Nonlinear Dynamic Analysis of the Wind–Train–Bridge System of a Long-Span Railway Suspension Truss Bridge

Abstract

In order to study the coupling vibration between a bridge and a train under the action of crosswind loads, a dynamic interaction model of the wind–train–bridge system is established considering the geometric nonlinear factors of a long-span suspension bridge. A calculation frame is composed, and a corresponding computer program is written. A long-span highway–railway suspension bridge scheme is studied as an example. The linear and nonlinear vibration responses of the bridge under the simultaneous action of both train loads and wind loads are compared using the self-written program, and the influence of wind velocity and train speed on the dynamic responses of the bridge is studied. The results show that the large displacement nonlinearity of the structure does not influence the changing tendency of bridge displacement and acceleration time histories, but reduces the maximum values of the responses.

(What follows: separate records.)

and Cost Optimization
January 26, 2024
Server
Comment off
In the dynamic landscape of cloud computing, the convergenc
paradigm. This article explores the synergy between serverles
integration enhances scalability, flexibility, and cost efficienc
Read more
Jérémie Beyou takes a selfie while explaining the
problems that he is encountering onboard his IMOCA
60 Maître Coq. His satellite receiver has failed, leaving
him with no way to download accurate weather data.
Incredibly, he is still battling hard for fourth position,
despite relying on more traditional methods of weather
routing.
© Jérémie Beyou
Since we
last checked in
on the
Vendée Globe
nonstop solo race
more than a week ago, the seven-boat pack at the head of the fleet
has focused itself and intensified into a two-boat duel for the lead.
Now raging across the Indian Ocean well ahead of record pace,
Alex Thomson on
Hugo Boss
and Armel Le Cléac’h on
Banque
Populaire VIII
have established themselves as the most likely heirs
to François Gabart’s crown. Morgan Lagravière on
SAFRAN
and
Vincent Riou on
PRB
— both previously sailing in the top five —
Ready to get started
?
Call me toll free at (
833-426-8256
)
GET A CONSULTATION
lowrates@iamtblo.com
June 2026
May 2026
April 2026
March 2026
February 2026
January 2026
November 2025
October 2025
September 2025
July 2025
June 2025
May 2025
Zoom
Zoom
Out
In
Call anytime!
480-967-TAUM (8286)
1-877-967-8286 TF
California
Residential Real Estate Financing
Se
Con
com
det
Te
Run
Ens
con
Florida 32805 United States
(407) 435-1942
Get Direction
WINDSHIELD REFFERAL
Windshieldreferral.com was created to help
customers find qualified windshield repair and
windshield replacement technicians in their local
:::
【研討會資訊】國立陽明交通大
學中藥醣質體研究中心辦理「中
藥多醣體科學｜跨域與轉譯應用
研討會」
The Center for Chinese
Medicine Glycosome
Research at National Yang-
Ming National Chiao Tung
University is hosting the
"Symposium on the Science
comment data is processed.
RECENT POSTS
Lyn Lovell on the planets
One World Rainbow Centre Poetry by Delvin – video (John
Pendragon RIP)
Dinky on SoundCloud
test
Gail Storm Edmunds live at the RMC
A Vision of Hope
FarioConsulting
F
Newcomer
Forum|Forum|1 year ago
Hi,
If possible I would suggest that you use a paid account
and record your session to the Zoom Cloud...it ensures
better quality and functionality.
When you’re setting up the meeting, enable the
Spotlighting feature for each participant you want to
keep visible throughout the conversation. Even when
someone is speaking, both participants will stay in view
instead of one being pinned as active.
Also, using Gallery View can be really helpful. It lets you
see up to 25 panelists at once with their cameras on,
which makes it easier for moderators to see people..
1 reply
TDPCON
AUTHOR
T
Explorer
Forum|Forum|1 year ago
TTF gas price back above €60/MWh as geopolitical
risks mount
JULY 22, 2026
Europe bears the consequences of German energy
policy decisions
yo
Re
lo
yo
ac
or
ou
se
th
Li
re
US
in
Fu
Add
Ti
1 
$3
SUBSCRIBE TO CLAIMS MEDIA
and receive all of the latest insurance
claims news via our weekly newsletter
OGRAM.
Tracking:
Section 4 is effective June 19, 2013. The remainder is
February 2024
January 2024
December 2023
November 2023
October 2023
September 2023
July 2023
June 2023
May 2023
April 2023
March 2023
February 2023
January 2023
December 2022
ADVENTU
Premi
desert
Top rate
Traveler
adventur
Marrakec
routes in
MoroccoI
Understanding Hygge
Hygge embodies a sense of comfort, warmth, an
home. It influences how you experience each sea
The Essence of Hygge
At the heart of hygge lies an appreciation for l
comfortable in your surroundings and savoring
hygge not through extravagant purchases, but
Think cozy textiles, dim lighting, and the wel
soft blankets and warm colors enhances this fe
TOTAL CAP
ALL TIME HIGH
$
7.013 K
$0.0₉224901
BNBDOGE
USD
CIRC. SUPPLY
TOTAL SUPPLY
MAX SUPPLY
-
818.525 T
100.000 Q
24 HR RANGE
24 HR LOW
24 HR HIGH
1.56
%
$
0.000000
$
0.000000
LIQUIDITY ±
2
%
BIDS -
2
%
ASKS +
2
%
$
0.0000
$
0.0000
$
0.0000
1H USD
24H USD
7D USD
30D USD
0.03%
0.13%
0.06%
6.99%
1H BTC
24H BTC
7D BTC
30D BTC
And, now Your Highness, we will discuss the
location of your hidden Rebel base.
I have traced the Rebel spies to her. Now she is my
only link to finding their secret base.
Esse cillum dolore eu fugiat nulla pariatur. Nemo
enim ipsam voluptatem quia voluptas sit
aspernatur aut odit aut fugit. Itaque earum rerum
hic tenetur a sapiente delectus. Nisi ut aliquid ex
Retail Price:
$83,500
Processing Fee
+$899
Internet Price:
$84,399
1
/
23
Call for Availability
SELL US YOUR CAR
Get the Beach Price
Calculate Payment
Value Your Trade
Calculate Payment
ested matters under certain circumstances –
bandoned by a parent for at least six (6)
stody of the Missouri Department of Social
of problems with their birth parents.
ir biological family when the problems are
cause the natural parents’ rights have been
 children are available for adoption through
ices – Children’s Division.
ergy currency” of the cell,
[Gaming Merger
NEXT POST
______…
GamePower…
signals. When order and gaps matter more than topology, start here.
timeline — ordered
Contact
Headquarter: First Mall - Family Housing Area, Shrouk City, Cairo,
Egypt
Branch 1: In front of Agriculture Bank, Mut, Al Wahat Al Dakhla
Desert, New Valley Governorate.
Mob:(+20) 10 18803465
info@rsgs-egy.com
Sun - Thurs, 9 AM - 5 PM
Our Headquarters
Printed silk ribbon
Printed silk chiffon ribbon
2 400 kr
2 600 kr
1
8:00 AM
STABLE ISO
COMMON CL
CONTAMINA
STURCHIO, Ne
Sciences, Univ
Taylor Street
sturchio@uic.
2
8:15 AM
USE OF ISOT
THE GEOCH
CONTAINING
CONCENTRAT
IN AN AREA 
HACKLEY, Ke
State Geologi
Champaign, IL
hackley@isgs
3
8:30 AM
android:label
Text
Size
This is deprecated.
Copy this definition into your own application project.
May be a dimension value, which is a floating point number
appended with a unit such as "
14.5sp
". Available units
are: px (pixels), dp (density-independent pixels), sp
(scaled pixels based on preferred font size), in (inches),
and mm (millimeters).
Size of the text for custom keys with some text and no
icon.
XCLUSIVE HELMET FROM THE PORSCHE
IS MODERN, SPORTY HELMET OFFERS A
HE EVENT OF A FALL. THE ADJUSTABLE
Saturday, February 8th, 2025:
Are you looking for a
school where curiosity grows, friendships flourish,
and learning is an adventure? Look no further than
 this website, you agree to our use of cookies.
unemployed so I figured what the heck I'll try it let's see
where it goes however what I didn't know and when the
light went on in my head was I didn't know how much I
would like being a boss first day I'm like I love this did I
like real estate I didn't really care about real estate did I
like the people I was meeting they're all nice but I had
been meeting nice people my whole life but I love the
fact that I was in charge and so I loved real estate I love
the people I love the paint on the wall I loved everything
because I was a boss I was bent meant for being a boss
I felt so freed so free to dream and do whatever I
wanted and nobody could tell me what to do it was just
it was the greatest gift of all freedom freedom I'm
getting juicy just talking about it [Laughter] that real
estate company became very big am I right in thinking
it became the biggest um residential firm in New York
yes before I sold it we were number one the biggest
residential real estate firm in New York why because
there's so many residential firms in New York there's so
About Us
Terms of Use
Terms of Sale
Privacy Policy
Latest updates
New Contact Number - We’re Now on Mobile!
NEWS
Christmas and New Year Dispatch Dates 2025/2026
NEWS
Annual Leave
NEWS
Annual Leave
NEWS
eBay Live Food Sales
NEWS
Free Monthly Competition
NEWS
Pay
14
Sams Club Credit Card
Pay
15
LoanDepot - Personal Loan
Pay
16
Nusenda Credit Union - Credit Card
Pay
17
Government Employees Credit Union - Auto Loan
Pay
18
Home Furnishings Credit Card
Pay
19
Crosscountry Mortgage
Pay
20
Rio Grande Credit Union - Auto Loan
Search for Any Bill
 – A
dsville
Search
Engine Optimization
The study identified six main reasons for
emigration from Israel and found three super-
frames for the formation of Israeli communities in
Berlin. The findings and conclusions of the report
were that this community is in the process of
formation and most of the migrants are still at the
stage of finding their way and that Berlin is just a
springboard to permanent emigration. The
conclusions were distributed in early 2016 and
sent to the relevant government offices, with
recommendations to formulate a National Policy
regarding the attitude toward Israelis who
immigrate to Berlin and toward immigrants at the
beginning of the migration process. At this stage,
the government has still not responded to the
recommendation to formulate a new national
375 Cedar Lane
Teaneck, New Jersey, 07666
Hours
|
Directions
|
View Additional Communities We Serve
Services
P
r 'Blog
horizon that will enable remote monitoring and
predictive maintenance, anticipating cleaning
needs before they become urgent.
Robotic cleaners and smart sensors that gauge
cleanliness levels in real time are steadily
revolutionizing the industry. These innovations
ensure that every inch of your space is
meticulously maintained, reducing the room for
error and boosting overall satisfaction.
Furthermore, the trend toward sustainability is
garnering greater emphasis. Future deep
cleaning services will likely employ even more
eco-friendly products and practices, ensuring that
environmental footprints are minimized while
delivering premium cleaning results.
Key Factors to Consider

The geometric nonlinear influence on the bridge accelerations is more obvious than that on the displacements. The natural frequencies of this long-span suspension bridge are very low and it is sensitive to wind action. The changes in train speed and average wind velocity have a great influence on the maximum value of bridge displacement, especially when the lateral deformation and acceleration increase sharply with the wind velocity, and the coupling vibration between wind, train, and the bridge can easily occur. The research results can provide references for the safe operation and maintenance of long-span bridges.